BCP ↔ information security alignment (ransomware and major incidents)
51-Are isolation and containment (network, identities, endpoint detection and response — EDR, digital forensics) defined in a runbook?
52-Is cleanup (re-imaging, indicators of compromise — IOC validation, reintegration) documented?
53-Is restoration validated (data integrity, business application tests)?
54-Is regulatory notification (personal information, authorities) planned as needed?
55-Are ransomware exercises (tabletop exercises and red team simulations) held at least annually?
Tests and exercises
56-Is an annual exercise calendar (tabletop, technical, end-to-end, unannounced) published?
57-Are acceptance criteria (RTO/RPO achieved, validations by business teams) defined?
58-Is a succession test (tests without key people) performed?
59-Are exercise reports with lessons learned produced?
60-Are corrective action plans tracked to closure?
Metrics and continuous improvement
61-Is the percentage of successful tests tracked monthly?
62-Are RTO/RPO gaps (difference between results and targets) measured and explained?
63-Is decision time (activation then return to normal) measured and reduced?
64-Are the percentage of up-to-date runbooks and backup failure rate tracked?
65-Are mean time to detect (MTTD) and mean time to restore (MTTR) for continuity incidents measured and tracked?
66-Is a management review with indicators and traced decisions held?
Offline documentation
67-Are critical items (plans, runbooks, contacts) printed?
68-Are encrypted media (USB keys, vault) up to date and tested?
69-Is a media maintenance and rotation procedure applied?
Training and skills
70-Is business continuity onboarding (training) included for relevant roles?
71-Are quarterly exercises for IT and operations teams (including backups) executed?
72-Are skills assessed and gaps filled?
Finance and insurance
73-Is downtime cost (per minute or per hour) estimated and validated by finance?
74-Is an insurer file (control and exercise evidence) compiled?
75-Are business interruption thresholds and claim conditions known?
Compliance and regulatory
76-Are applicable sector obligations (health, finance, etc.) identified?
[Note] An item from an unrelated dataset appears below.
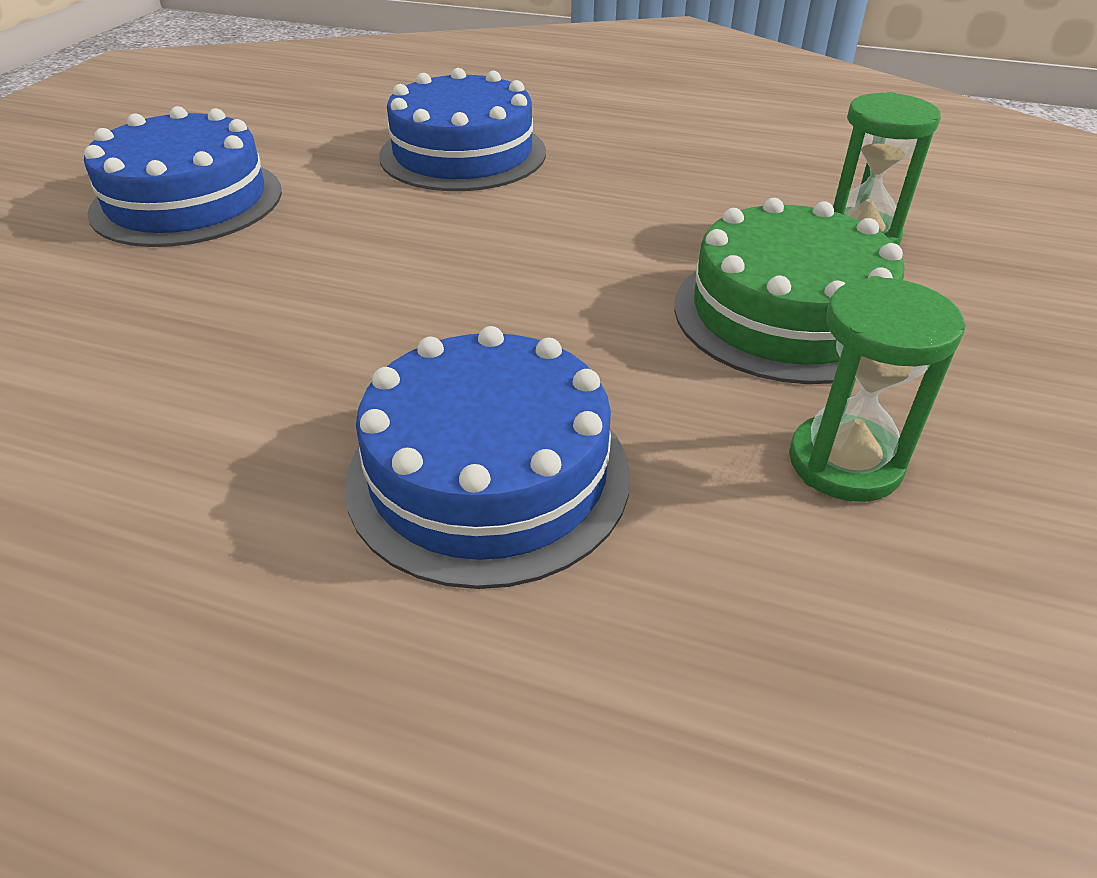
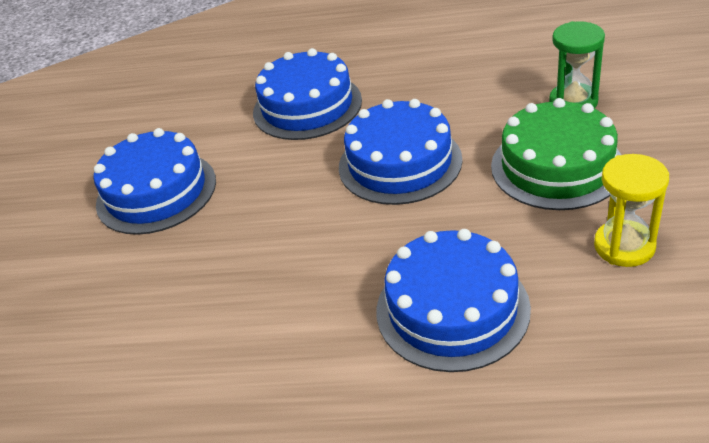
camera: 10 degrees left, 0 degrees up
(544, 249) = (400, 163): none -> blue cake
(844, 463) = (624, 246): green hourglass -> yellow hourglass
77-Are incident notifications (timelines, content, contacts) documented?
78-Is exercise evidence and decision traceability retained?
Integration with change management
79-Is a continuity trigger integrated into the Change Advisory Board (CAB) for every major change?
80-Are runbooks and the Business Continuity Plan (BCP) updated after every major change?
81-Are post-change impact tests planned and performed?
Lessons learned and improvements
82-Are lessons learned recorded for each exercise or incident?
83-Are actions assigned with 30 / 60 / 90 day deadlines?
84-Does a semi-annual management review allow arbitration and closure of improvement opportunities (OFI)?